Fedora QA ? - Re: What Fedora makes sucking for me - or why I am NOT Fedora

Ralf Corsepius rc040203 at freenet.de
Fri Dec 12 13:10:38 UTC 2008


On Fri, 2008-12-12 at 13:38 +0100, Michael Schwendt wrote:
> On Fri, 12 Dec 2008 12:20:07 +0100, Ralf wrote:
> 
> > > > BTW: IMO this raises the next questions: Why don't successful koji
> > > > builds not automatically land in testing?
> > > 
> > > A build being successful does not imply that it is ready for release.
> > > It could still do something wrong [in the .spec, at run-time, ...].
> > 
> > Right, but ...
> > > Automatic pushes to updates-testing would only lead to cases where
> > > somebody forgets to withdraw a build and also forgets to enter release
> > > notes.
> > 
> > Pushing packages to "stable" still requires approval by a human
> > (normally the maintainer).
> 
> The problem Fedora has is that updates-testing is not popular enough.
> It is counter-productive to flood that repo with builds automatically,
Then make sure that only one version at of a package (with NEVR >
version in stable) is inside. Could likely be automated without much
effort.

> without somebody raising a green flag and declaring a build as an update.
> 
> A compromise would be to make this optional via a pkg cvs make target with
> bodhi-client (see "make update"), but without the need to fill in forms.
> The update could still be edited inside bodhi web.
> 
> > => Without this karma crap, this, so far mere bureaucratic step can be
> > avoided.
> 
> It's not "karma crap", but some +1 voters have shown more than once that
> they haven't tested packages painstakingly.
> The possibility to vote -1 and leave a comment is quite good actually,
> because this feedback is tied directly to the actual update request.

In almost all cases, updates

* address a specific problem, which typically is BZ'ed, with the
relevant tester audience listening to this BZ 
=> a vote in bodhi is redundant to feedback in bugzilla

or
* are "upstream updates" addressing unspecific issues ("Upstreams says
package fixes issue XYZ").
=> Nobody but the maintainer is waiting to test this update, hardly
anybody will have a test case.

or
* are package maintainers addressing so far unpublished issues
(maintainer often extensive use a package and are likely more familiar
with a package than many other users).
=> Nobody but the maintainer is waiting to test this update.

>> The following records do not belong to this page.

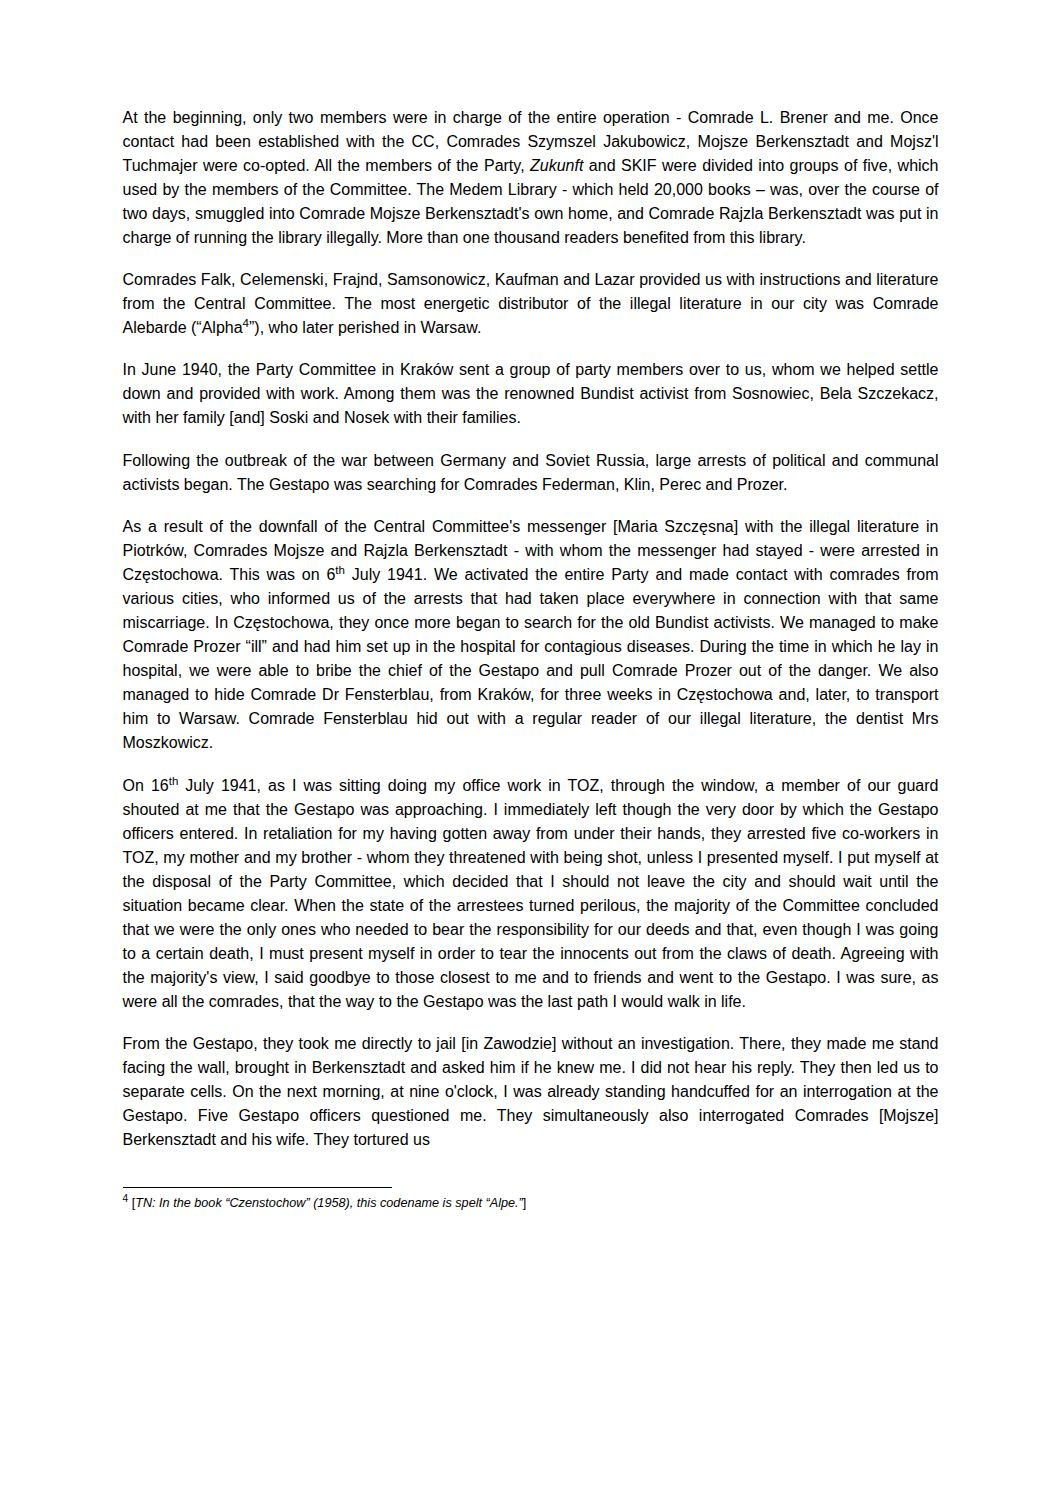At the beginning, only two members were in charge of the entire operation - Comrade L. Brener and me. Once contact had been established with the CC, Comrades Szymszel Jakubowicz, Mojsze Berkensztadt and Mojsz'l Tuchmajer were co-opted. All the members of the Party, Zukunft and SKIF were divided into groups of five, which used by the members of the Committee. The Medem Library - which held 20,000 books – was, over the course of two days, smuggled into Comrade Mojsze Berkensztadt's own home, and Comrade Rajzla Berkensztadt was put in charge of running the library illegally. More than one thousand readers benefited from this library.
Comrades Falk, Celemenski, Frajnd, Samsonowicz, Kaufman and Lazar provided us with instructions and literature from the Central Committee. The most energetic distributor of the illegal literature in our city was Comrade Alebarde (“Alpha4”), who later perished in Warsaw.
In June 1940, the Party Committee in Kraków sent a group of party members over to us, whom we helped settle down and provided with work. Among them was the renowned Bundist activist from Sosnowiec, Bela Szczekacz, with her family [and] Soski and Nosek with their families.
Following the outbreak of the war between Germany and Soviet Russia, large arrests of political and communal activists began. The Gestapo was searching for Comrades Federman, Klin, Perec and Prozer.
As a result of the downfall of the Central Committee's messenger [Maria Szczęsna] with the illegal literature in Piotrków, Comrades Mojsze and Rajzla Berkensztadt - with whom the messenger had stayed - were arrested in Częstochowa. This was on 6th July 1941. We activated the entire Party and made contact with comrades from various cities, who informed us of the arrests that had taken place everywhere in connection with that same miscarriage. In Częstochowa, they once more began to search for the old Bundist activists. We managed to make Comrade Prozer “ill” and had him set up in the hospital for contagious diseases. During the time in which he lay in hospital, we were able to bribe the chief of the Gestapo and pull Comrade Prozer out of the danger. We also managed to hide Comrade Dr Fensterblau, from Kraków, for three weeks in Częstochowa and, later, to transport him to Warsaw. Comrade Fensterblau hid out with a regular reader of our illegal literature, the dentist Mrs Moszkowicz.
On 16th July 1941, as I was sitting doing my office work in TOZ, through the window, a member of our guard shouted at me that the Gestapo was approaching. I immediately left though the very door by which the Gestapo officers entered. In retaliation for my having gotten away from under their hands, they arrested five co-workers in TOZ, my mother and my brother - whom they threatened with being shot, unless I presented myself. I put myself at the disposal of the Party Committee, which decided that I should not leave the city and should wait until the situation became clear. When the state of the arrestees turned perilous, the majority of the Committee concluded that we were the only ones who needed to bear the responsibility for our deeds and that, even though I was going to a certain death, I must present myself in order to tear the innocents out from the claws of death. Agreeing with the majority's view, I said goodbye to those closest to me and to friends and went to the Gestapo. I was sure, as were all the comrades, that the way to the Gestapo was the last path I would walk in life.
From the Gestapo, they took me directly to jail [in Zawodzie] without an investigation. There, they made me stand facing the wall, brought in Berkensztadt and asked him if he knew me. I did not hear his reply. They then led us to separate cells. On the next morning, at nine o'clock, I was already standing handcuffed for an interrogation at the Gestapo. Five Gestapo officers questioned me. They simultaneously also interrogated Comrades [Mojsze] Berkensztadt and his wife. They tortured us
4 [TN: In the book “Czenstochow” (1958), this codename is spelt “Alpe.”]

=> A vote in bodhi is mostly meaningless.


>  On
> the contrary, as we know, bugzilla spam overwhelmes the package
> maintainers.

True, but the bureaucracy introduced by bodhi and the testing repos is
much worse - As far as my packages are concerned, it's at least one
magitude (factor 10) higher - Truely nagging!


> Whenever someone says "Fedora is community-driven" I'd really like to see
> that it means "update pkg foo passed the testing done by a group of
> power-users" and not just "Fedora provides a system where a single package
> maintainer is free to unleash a pkg and burden the community with breakage".
> Not only do we need to give interested parts of the community the
> opportunity to contribute testing, we need to request it actively. "You
> want updates, then help with testing to make sure the stuff remains
> usable." Let it stay in updates-testing for several weeks, if need be.
> Six months pass so quickly, the next Fedora will be released soon
> enough if the community shows no interest in updating the older dist
> releases.
/me thinks you are mis-understanding what I am aiming at:

 I don't want to get rid of "testing", I want to get rid of the hidden
"package has been built but maintainer hasn't gotten around to push a
package to testing" package queue and the interactions with it.

It's the interactive step maintainers are required to perform in bodhi
to push a package to testing, which adding to this bureaucratic bloat
maintainers in Fedora are confronted with.